*Compiti assegnati*:
A. Nel testo su Ovidio e Le Metamorfosi, a quale periodo del calendario romano corrisponde il Mundus Cereris?
B. Prosegui il testo su Ovidio e Le Metamorfosi a partire dopo l'ultima frase riportata.

*Testo fornito*:
- - - - - - -

Dante Alighieri, Inferno IV 85-96
Lo buon maestro cominciò a dire:
"Mira colui con quella spada in mano
che vien dinanzi a' tre sì come sire.
Quegli è Omero, il poeta sovrano;
l’altro è Orazio satiro, che viene;
Ovidio è il terzo, e l’ultimo è Lucano.
Però che ciascun meco si conviene
nel nome che sonò la voce sola,
fannomi onore; e di ciò fanno bene”.
Così vidi adunar la bella scuola
di quei signor dell’altissimo canto
che sovra gli altri com’aquila vola.
Ovidio è ancora qui con noi, quindi questo significa che anche la nostra può essere considerata una "bella scuola…", alla ricerca dell’altissimo canto: in questo caso, siamo alla ricerca dell’altissimo canto del caprone. Sapete già perché abbiamo bisogno della collaborazione di Ovidio! Abbiamo bisogno della sua competenza per definire il termine "tragedia", nel suo significato letterale: il canto del caprone; e per questo dobbiamo utilizzare anche Le Metamorfosi di Ovidio, che viene considerato il più importante romanzo in versi dell’antichità e che compie, in questi giorni, duemila anni giusti giusti: è stata reso pubblico nell’anno 3 d.C durante il Mundus Cereris, che, nel Calendario romano, corrisponde alla prima metà del mese di Ottobre.
REPERTORIO E TRAMA ... per dieci minuti al giorno di lettura e scrittura:
Se tu volessi dare una festa per i 2000 anni de Le Metamorfosi: come la organizzeresti ?

- - - - - - -

*Dati*:

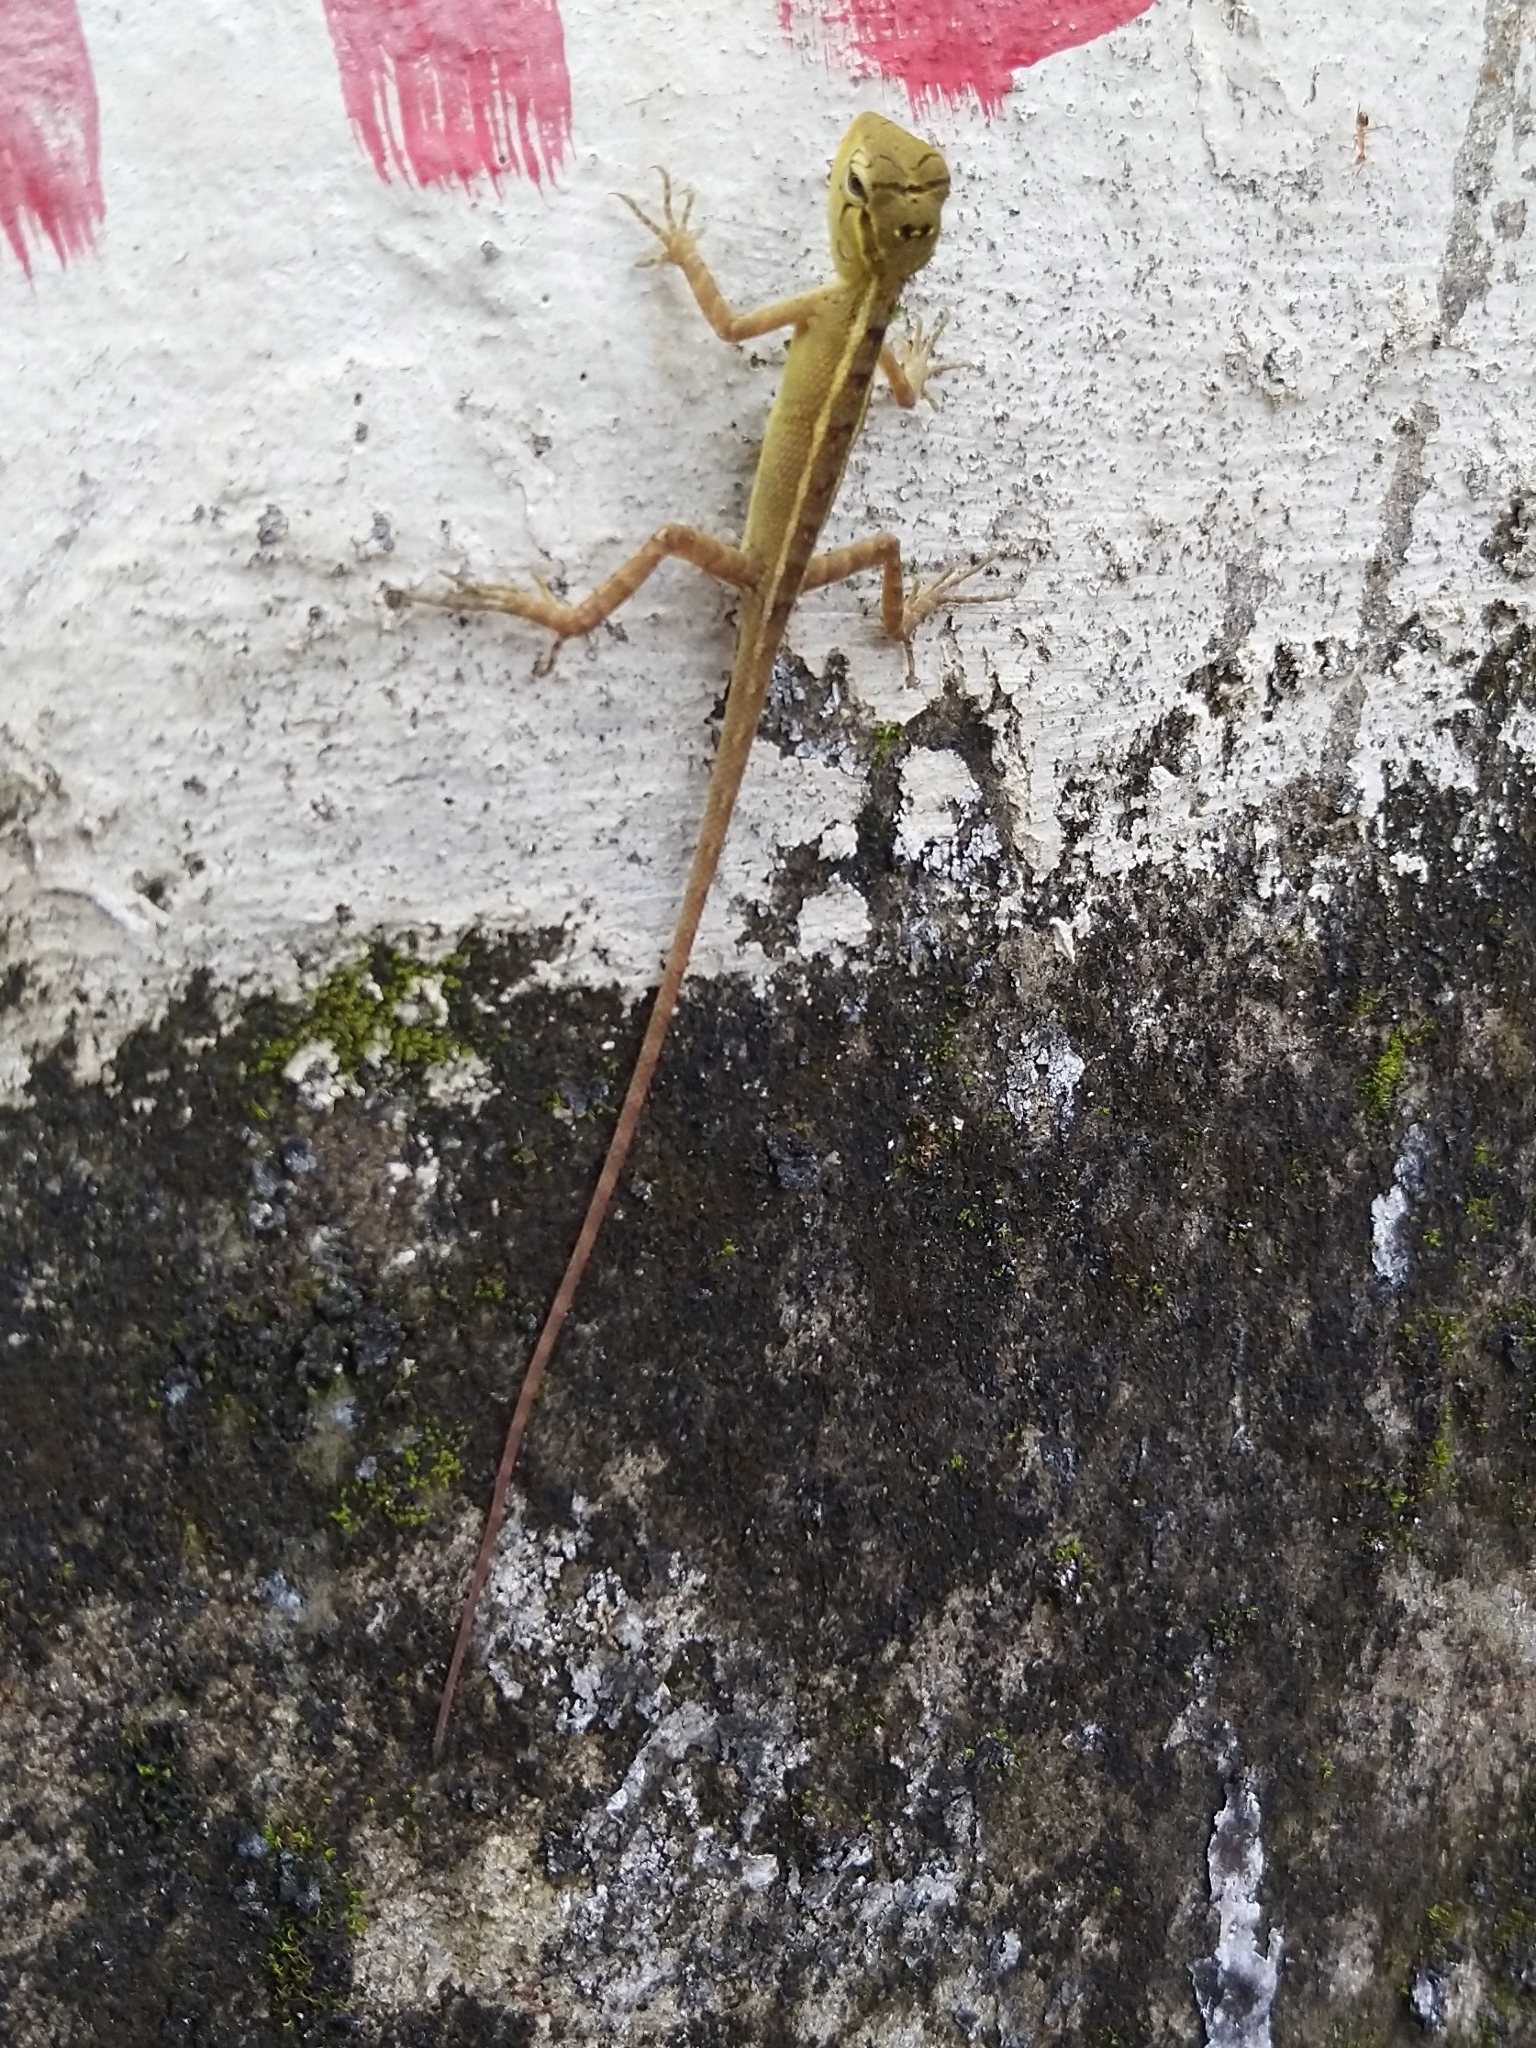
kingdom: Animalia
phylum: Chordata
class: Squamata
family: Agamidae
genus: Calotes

- - - - - - -

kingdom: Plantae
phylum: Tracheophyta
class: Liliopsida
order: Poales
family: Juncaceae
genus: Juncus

- - - - - - -

*Risposte ai compiti*:
A. Alla prima metà del mese di ottobre.

B.
Scrivi quattro righe in proposto…
Di quest’opera abbiamo parlato a lungo la scorsa settimana. Le Metamorfosi è un’opera importante ma non facile da leggere, non tanto perché non conosciamo il latino (ci sono raffinate traduzioni), ma perché raccoglie una fittissima e ricchissima rete di riferimenti culturali, di chiavi di lettura. Ed è proprio per questo motivo che è importante e che c’interessa quest’opera! I libri, di solito, sono utili e divertenti, soprattutto per i riferimenti culturali che contengono: per le inferenze intellettuali che ci permettono di fare. Che cos’è un’inferenza? È quando scopro una chiave, un significato, in quel testo, la porto con me, e con quella chiave apro tante altre porte (scopro il significato di tanti altri testi).
Ma allora che cosa c’entra Le Metamorfosi con il significato della parola tragedia: il canto del caprone? Che cosa c’entra Le Metamorfosi con il significato di questa parola, che al tempo di Ovidio ha già circa 500 anni di storia, come parola scritta? Per Ovidio la parola tragedia è antica come lo è per noi. Prima di tutto dobbiamo dire che il concetto di tragedia trova una sua collocazione ne Le Metamorfosi di Ovidio perché quest’opera, come ci dicono gli esperti, è fortemente permeata, fortemente intrisa di cultura orfica. E questa è la strada che dobbiamo percorrere per definire il significato del termine tragedia!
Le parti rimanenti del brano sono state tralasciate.